In that time would the Requiax not rise up from their unfathomable trenches, forsaking the temples where they were still paid homage by the blind monsters of the deep, and turn their vast, depraved faces toward the lightless sky? Rise up and come where they had not ventured since the time when great clouds of ash had covered the sun and moon and stars?
What harm would they do, if they walked the islands again?
What cities would they bring down, what peoples would they erase?
It was beyond even Carrion’s power to fully conce
ive of the devastation they would unleash.

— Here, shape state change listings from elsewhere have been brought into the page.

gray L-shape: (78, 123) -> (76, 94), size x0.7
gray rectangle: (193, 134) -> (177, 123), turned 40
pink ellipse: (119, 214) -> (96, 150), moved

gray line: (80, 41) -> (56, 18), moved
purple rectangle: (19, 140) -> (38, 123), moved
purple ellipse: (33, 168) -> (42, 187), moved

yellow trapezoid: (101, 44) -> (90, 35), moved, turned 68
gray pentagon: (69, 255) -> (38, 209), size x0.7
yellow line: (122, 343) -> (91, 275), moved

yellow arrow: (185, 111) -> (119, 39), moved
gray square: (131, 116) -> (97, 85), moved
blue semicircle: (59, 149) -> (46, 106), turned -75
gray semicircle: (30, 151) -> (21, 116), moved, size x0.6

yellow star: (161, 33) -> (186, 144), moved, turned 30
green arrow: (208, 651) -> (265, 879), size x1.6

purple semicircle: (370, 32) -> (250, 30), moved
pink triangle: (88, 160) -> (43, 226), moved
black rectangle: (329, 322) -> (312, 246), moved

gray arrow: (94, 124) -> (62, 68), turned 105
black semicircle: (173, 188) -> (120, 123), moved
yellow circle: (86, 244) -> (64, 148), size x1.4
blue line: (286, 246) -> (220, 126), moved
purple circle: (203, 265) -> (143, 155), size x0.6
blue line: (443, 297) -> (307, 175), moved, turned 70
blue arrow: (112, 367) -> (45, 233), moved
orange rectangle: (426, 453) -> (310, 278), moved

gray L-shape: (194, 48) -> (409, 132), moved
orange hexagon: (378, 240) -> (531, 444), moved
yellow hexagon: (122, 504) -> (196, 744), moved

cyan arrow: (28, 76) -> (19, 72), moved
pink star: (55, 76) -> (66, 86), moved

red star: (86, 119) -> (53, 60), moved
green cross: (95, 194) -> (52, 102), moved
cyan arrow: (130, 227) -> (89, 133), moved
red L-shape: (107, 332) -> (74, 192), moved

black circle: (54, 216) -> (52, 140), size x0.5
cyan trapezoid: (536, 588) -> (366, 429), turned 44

But he knew one thing: he wanted to be there to witness it. And he wanted to be ready, when the Hour of Darkness passed, and the Requiax returned to their temples and their trenches. Ready with his masons and his priests, to lay down the foundations of a New World and rebuild it in his image.
“Lord?”
The voice that had disturbed his thoughts was not that of Houlihan, as he’d expected. It was one of his grandmother’s many stitchlings, creatures sewn together from skin and leather and fabric, then filled with a living mud. This particular stitchling was called Knotchek, and he was a wretched piece of work in every way.
“What is it?” Carrion said to him.
“Your grandmother, Mater Motley, summons you, my lord. She needs to talk with you about the visitation you have had from Commexo City.”
“She misses nothing, does she?” Carrion remarked.
“Little, m’lord,” Knotchek agreed.
“Well, I cannot come now,” Carrion told the stitchling. “I have too much urgent business.”
“She told me… um…”
Knotchek was getting nervous. Plainly this was not a message he wished to deliver.
“Go on,” Carrion said.
“She says… she forbids any further presence on Gorgossium of visitors from Commexo.”
“She forbids?’ Carrion said. There was a menacing undertow to his voice. The nightmares in the water around his head grew agitated. “She forbids me. That harridan? That seamstress?”
He caught Knotchek with one backward sweep of his gloved hand, so powerful it threw the stitchling ten yards.
“Go back to her!” Carrion shouted. “And you tell her if she ever forbids me ANYTHING EVER AGAIN I will loose a pack of nightmares among her little tribe of stitchlings and drive them to tear down the Thirteenth Tower, till there is nothing left but a heap of rubble! DO I MAKE MYSELF CLEAR?”